The problem is that many of the most highly educated people are the ones fully supporting censorship in the fight against disinformation. Higher education has become a bastion of illiberal ideology.
> Education. Education. Education.
The problem is that many of the most highly educated people are the ones fully supporting censorship in the fight against disinformation. Higher education has become a bastion of illiberal ideology.
Just because some education implementations have problems doesn't mean education itself must be excluded from the solution.
Public education and universities played a large role in freeing me from generations of magical thinking and religious indoctrination.
Universities may have cured us of some forms of indoctrination but exposed us to others: for example, nuclear power was demonized for decades is academia and our avoiding it has set us back as a civilization.
The "answer" here isn't education per se. A would-be censor might look at the spread of an inconvenient idea and conclude the education isn't working and therefore harder measures are justified.
The answer is epistemic humility and historical literacy. A good education instills both. They teach us that one can be wrong without shame, that testing ideas makes us stronger, and that no good has come out of boost ideas beyond what their merits can support.
Specifically, I want universities to do a much better job of teaching people to argue a perspective with which they disagree. A well-educated person can hold the best version of his opponent's idea in mind and argue it persuasively enough that his opponent agrees that he's been fairly heard. If people can't do that at scale, they're tempted to reach for censorship instead of truth seeking.
Another thing I want from universities (and all schools) is for them to inculcate the idea that the popularity of an idea has nothing to do with its merits. The irrational primate brain up-weights ideas it sees more often. The censor (if we're steelmanning) believes that coordinated influence campaigns can hijack the popularity heuristic and make people believe things they wouldn't if those ideas diffused organically through the information ecosystem.
This idea is internally consistent, sure, but 1) the censorship "cure" is always worse than the disease, and 2) we can invest in bolstering epistemics instead of in beefing up censorship.

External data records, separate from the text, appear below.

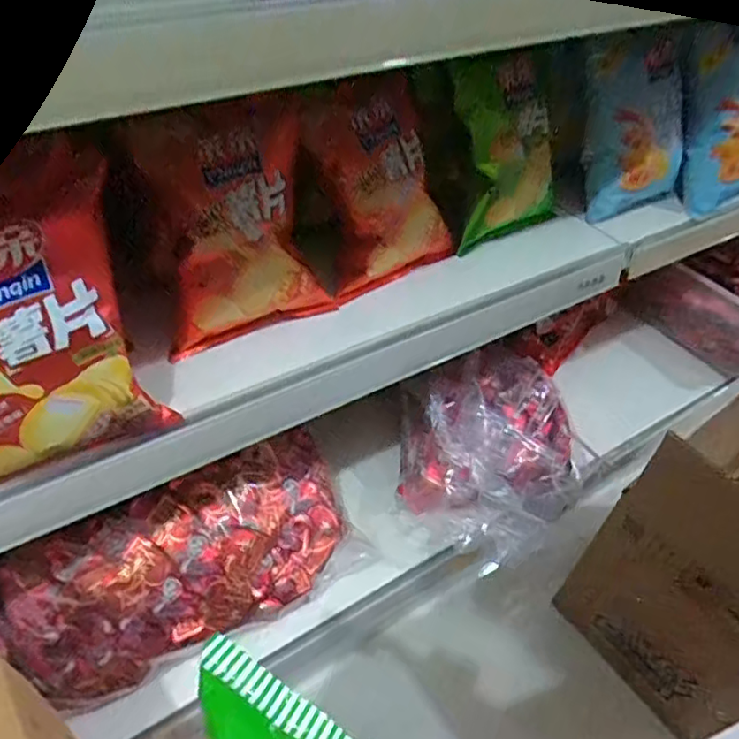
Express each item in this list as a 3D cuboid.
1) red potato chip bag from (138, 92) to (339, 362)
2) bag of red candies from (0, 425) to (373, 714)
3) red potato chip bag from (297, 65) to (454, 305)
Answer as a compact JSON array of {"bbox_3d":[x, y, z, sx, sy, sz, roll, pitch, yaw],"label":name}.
[{"bbox_3d":[-0.110,-0.125,0.526,0.156,0.186,0.077,-27,53,-28],"label":"red potato chip bag"},{"bbox_3d":[-0.190,0.210,0.649,0.384,0.146,0.138,-27,53,-27],"label":"bag of red candies"},{"bbox_3d":[0.016,-0.189,0.613,0.154,0.213,0.060,-24,34,-22],"label":"red potato chip bag"}]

We are rational primates. We can override popularity heuristics. Doing so is a skill we must be taught, however, and one of the highest ROI things we can do in education right now is teach it.
I think it’s because once you educate yourself, you see how the masses behave and it’s like the ultimate revelation.
They are consumers. Feeders. They want to be told what to think.
Most people don’t even have an internal monologue and many people say they don’t even think much, not even a thought.
You thought for yourself. You used your brain. But you are outnumbered. Vastly.
> Most people don’t even have an internal monologue
Is there any scientific indication that whether private thoughts are automatically verbalized actually has an impact on cognitive activity or function?
Also where do you get this idea that most people lack an internal monologue? Afaik research indicates that totally lacking verbal thinking is very rare.
There is a person thinking about how to solve actual problems at the bus/rail stop. The other person is totally reactive (someone FaceTimes them), mostly glued to doomscrolling (consuming non stop). There are disproportionately more of the latter than the former.
There’s nothing wrong with that it’s just how humans are wired. It’s pretty obvious.